Music Therapy Internship - A Reflection
Updated: Jul 15
Before entering my music therapy internship I had no idea how much I was going to learn about myself, and how that was equally as important as knowing the chord I was playing or which intervention I would do next.
Rewinding a bit to August 2019, I was weeks away from my music therapy internship in a city I’ve only ever passed through with next to no one that I knew. As it came closer I started to feel like this was not the right path for me, not because of fear of the unknown, but an internal feeling. You know, that little voice in your head. And so, I trusted my gut–a tool I would learn to be very important in my internship– and moved back home to New Brunswick.
I came home with no plan other than to find a way to do my internship and pursue this career. Now things in life aren’t usually this easy, but I put my hopes out into the universe and it wasn’t long before I started my internship under Arpeggio Music Therapy with my supervisor Sarah Bell.
If there is one thing I remember my professors saying during my time at Acadia University when giving advice about choosing an internship it was to “decide based on the supervisor.” They stressed this point, suggesting we not pick an internship purely based on population or on location but because of the supervisor. At the time I didn’t understand just how important that would prove to be, but I do now. I worked with populations I never pictured myself in, and ended up loving them.
It makes the internship experience much less intimidating when you have someone on your side guiding you, asking you the questions that make you think and supporting you through that process.
I’ve been able to take more risks and not fear making mistakes knowing there is someone I trust that I can turn to.
Now, did I think I would be trying to finish up my internship during a global pandemic? Of course not! But sometimes we have to go with the flow, in other words we have to learn to be flexible. I’m not talking about doing the splits tomorrow or putting your legs behind your head, because I don’t see that in my future. However, I’ve learned that being open to change and flexibility is a valuable tool as a music therapist.
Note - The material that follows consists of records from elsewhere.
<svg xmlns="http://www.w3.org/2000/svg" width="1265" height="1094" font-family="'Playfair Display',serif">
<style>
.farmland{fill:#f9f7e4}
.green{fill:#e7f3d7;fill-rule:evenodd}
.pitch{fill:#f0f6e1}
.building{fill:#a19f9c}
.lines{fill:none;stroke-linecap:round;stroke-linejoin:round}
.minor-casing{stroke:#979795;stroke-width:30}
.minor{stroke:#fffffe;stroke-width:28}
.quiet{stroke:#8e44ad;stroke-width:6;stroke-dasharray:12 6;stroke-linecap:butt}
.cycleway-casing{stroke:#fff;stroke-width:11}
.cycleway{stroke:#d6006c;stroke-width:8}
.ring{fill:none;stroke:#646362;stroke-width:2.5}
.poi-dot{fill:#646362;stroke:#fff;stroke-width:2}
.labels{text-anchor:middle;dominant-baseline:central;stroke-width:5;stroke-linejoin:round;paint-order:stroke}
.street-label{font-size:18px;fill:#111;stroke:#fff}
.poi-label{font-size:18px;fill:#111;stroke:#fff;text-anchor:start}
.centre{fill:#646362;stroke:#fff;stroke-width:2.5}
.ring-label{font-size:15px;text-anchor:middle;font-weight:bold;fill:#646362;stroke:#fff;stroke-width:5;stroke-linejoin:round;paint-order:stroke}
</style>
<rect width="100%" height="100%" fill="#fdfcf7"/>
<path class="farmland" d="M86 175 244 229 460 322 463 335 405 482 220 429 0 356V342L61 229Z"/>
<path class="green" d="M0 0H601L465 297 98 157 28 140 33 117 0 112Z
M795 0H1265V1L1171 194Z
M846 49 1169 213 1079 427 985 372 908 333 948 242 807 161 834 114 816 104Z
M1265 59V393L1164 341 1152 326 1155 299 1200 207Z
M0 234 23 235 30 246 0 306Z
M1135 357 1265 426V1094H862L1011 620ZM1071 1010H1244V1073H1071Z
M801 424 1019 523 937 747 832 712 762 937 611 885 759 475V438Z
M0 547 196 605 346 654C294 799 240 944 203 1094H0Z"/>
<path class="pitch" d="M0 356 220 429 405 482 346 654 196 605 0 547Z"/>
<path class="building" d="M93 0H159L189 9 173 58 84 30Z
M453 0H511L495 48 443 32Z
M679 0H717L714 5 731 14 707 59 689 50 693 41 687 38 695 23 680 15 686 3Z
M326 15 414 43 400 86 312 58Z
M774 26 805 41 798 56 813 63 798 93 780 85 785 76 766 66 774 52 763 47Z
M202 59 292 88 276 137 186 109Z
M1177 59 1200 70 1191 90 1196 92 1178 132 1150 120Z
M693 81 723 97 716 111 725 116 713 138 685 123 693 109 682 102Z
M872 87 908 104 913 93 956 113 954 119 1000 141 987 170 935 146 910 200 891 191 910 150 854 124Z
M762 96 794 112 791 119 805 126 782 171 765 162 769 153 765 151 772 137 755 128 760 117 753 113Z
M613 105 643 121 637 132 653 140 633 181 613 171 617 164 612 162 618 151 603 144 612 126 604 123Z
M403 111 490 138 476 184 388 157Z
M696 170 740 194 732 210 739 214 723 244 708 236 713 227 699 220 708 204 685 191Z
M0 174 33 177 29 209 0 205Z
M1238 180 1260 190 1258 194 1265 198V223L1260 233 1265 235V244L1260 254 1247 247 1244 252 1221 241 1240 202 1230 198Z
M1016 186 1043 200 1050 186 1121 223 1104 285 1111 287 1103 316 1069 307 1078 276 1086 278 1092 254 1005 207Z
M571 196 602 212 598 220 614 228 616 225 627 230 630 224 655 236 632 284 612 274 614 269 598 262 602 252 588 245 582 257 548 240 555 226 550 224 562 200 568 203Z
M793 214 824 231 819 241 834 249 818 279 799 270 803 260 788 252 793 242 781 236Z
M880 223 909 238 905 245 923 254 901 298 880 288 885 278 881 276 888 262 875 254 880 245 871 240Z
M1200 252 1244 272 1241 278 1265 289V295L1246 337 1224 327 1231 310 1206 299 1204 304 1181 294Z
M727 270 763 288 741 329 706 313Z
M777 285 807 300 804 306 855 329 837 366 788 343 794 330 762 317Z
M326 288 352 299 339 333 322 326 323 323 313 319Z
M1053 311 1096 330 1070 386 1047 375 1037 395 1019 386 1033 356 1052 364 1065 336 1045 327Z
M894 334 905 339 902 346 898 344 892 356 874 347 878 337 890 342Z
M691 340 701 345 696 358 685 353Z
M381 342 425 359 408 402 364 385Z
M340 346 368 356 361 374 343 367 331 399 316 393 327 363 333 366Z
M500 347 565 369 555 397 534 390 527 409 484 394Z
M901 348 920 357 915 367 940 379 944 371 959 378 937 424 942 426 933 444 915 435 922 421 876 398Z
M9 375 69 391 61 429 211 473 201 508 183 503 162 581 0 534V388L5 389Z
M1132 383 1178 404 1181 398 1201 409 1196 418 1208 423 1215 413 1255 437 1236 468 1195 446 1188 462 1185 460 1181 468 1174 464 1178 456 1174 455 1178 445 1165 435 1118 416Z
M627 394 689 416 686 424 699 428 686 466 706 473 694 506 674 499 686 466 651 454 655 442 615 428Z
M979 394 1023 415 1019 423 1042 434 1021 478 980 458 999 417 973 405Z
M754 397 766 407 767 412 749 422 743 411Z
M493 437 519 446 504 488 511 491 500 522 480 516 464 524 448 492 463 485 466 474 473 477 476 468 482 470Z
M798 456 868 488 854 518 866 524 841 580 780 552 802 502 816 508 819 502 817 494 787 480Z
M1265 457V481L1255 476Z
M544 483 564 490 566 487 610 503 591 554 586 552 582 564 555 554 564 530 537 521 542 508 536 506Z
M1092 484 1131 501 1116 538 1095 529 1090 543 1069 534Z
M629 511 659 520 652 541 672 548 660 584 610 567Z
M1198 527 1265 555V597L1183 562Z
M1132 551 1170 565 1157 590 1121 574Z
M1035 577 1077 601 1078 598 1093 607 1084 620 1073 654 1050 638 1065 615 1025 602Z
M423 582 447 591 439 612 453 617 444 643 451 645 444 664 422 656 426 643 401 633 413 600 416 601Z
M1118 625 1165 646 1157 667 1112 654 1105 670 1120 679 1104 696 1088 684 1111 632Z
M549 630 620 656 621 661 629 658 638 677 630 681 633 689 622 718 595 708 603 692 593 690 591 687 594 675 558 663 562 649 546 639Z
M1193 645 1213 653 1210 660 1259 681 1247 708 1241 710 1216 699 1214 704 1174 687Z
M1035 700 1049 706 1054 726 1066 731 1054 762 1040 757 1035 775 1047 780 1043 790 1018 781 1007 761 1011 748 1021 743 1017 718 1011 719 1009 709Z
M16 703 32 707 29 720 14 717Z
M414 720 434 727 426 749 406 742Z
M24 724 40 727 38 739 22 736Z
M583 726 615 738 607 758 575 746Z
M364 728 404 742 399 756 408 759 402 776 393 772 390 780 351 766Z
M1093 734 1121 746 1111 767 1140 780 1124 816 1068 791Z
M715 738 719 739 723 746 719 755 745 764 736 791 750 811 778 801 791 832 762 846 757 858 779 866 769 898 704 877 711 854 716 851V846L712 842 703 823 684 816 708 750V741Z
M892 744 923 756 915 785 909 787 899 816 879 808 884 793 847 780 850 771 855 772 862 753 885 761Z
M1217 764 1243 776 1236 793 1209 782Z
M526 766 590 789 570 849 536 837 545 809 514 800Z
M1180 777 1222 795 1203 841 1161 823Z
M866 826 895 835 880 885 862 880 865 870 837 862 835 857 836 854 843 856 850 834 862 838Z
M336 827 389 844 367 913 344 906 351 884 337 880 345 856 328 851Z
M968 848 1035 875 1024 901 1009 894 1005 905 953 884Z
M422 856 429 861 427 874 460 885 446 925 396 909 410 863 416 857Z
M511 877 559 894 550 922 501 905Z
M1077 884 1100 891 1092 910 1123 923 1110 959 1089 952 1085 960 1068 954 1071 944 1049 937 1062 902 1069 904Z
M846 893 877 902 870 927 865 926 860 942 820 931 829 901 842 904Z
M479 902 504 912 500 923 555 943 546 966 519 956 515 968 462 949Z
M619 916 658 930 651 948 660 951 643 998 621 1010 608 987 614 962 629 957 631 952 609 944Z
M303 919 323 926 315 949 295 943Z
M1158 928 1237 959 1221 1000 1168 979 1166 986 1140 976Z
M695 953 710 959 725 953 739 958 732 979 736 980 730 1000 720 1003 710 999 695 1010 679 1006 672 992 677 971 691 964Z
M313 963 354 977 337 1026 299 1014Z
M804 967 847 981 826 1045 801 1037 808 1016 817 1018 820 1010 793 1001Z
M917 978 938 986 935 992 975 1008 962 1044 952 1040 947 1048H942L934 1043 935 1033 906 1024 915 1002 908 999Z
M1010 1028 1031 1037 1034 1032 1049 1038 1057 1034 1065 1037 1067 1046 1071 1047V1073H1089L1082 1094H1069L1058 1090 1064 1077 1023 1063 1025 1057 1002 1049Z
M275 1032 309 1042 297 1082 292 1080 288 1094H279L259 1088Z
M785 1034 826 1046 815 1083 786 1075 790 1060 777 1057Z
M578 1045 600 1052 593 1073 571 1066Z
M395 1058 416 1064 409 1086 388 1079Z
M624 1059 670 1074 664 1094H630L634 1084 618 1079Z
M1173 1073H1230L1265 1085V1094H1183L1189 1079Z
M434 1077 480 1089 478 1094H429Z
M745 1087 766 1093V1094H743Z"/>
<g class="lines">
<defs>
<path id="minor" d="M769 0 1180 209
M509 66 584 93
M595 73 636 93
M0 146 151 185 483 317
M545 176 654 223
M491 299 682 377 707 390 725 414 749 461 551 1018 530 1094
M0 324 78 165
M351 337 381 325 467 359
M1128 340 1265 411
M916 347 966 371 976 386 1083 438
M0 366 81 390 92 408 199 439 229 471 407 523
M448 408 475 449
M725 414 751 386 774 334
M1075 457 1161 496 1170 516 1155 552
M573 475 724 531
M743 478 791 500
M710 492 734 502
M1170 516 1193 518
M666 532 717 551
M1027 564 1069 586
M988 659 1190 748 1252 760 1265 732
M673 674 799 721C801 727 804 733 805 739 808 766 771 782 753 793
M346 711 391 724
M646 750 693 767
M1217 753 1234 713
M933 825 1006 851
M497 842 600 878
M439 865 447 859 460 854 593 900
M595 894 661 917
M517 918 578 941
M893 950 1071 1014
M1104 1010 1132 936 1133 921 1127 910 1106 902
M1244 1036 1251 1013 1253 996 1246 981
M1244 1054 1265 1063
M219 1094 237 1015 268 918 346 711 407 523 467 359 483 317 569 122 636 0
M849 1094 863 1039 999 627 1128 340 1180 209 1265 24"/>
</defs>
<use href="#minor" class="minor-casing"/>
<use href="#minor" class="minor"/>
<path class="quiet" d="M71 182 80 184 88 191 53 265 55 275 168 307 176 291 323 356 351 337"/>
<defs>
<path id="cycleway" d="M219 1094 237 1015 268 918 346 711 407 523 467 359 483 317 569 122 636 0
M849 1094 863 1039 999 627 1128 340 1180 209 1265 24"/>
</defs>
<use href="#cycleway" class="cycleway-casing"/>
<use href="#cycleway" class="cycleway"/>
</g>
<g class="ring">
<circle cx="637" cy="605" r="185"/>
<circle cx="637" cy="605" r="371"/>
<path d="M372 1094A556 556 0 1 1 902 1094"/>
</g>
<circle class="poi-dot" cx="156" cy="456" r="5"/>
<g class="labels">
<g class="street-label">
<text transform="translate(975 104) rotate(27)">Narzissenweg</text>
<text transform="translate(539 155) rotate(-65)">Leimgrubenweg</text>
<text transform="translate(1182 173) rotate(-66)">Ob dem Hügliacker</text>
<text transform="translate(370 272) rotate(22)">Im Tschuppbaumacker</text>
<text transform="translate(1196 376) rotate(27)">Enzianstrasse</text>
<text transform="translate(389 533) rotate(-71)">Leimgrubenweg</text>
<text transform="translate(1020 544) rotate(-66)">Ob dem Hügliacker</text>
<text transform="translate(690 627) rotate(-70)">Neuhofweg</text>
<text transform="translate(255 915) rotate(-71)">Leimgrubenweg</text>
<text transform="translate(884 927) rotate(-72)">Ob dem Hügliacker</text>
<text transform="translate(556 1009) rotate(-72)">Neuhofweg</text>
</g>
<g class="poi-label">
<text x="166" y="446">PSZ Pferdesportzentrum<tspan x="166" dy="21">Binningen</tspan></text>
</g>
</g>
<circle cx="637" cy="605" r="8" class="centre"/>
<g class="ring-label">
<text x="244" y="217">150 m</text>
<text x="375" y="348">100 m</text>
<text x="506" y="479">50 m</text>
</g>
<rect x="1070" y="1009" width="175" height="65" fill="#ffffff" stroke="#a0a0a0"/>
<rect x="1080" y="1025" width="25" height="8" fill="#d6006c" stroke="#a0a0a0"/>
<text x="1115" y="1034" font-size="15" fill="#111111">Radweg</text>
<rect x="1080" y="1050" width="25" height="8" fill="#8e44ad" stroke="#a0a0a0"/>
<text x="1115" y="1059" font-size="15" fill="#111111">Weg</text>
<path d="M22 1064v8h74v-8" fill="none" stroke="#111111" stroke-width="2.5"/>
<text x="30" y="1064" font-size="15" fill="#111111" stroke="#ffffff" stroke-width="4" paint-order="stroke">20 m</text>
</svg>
How many times does a session actually go as planned? In my experience, it has been very few, and in those moments I have learned the most because I can reflect and grow from them.
Another reason flexibility is such a valuable skill is because there are simply some things you can never prepare for. Even after a 4 year degree and 4 practicums later, nothing prepared me for the first time a client cries in front of you during a session, or the first time a client passes away, or the first time you and a client share a moment of laughter together. I’ve found those unknown moments to be some of the most challenging, and beautiful. My clients have given me just as much as I hope I’ve been able to give them.
I spent a lot of time focusing on where I needed to be, instead of where I was, thinking that was benefiting me.
But in reality, if you show up open and ready to learn, there are no limits to the amount of wisdom and internal growth both the internship process and people you meet will give you.
To all my fellow interns and interns to-be, 1000 hours may seem like a lot, but it goes by quickly.
If I could share 5 pieces of advice I’ve found helpful:
● Be kind and patient with yourself (things won’t always go as planned)
● Don’t be afraid to rely on your support network and community
● Consider everything as a learning opportunity
● Find your own groove, personal approach and routine
● Yes we’re still learning, but we always will be, so trust and have faith in yourself
All in all, try new things and do the things that scare you because there is so much space to grow in this beautiful field.